▶ Task requirements:
Convert the lines of the entries below into a Markdown table with the columns Number and Text. Begin at the line containing "ずっと行きたかった場所", stop after the line containing "店員さんは同性がいい？", number each row, and omit any blank lines.

▶ Records supplied:
[Start of Attachment]

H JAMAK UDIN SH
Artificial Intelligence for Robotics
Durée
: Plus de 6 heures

[End of Attachment]
[Start of Attachment]

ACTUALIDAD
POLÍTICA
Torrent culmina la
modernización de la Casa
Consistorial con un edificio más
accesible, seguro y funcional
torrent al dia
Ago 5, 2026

[End of Attachment]
[Start of Attachment]

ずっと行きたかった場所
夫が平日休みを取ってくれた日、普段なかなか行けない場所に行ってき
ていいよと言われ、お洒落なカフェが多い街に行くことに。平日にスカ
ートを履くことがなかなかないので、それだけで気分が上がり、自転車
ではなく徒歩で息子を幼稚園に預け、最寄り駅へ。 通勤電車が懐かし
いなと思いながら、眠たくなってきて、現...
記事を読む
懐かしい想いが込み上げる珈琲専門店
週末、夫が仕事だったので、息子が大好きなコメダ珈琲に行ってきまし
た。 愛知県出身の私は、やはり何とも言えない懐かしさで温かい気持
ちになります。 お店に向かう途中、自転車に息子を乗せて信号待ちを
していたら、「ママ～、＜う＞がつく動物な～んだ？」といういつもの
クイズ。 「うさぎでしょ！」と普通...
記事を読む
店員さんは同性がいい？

[End of Attachment]

▶ Written reply:
| Number | Text |
|---|---|
| 1 | ずっと行きたかった場所 |
| 2 | 夫が平日休みを取ってくれた日、普段なかなか行けない場所に行ってき |
| 3 | ていいよと言われ、お洒落なカフェが多い街に行くことに。平日にスカ |
| 4 | ートを履くことがなかなかないので、それだけで気分が上がり、自転車 |
| 5 | ではなく徒歩で息子を幼稚園に預け、最寄り駅へ。 通勤電車が懐かし |
| 6 | いなと思いながら、眠たくなってきて、現... |
| 7 | 記事を読む |
| 8 | 懐かしい想いが込み上げる珈琲専門店 |
| 9 | 週末、夫が仕事だったので、息子が大好きなコメダ珈琲に行ってきまし |
| 10 | た。 愛知県出身の私は、やはり何とも言えない懐かしさで温かい気持 |
| 11 | ちになります。 お店に向かう途中、自転車に息子を乗せて信号待ちを |
| 12 | していたら、「ママ～、＜う＞がつく動物な～んだ？」といういつもの |
| 13 | クイズ。 「うさぎでしょ！」と普通... |
| 14 | 記事を読む |
| 15 | 店員さんは同性がいい？ |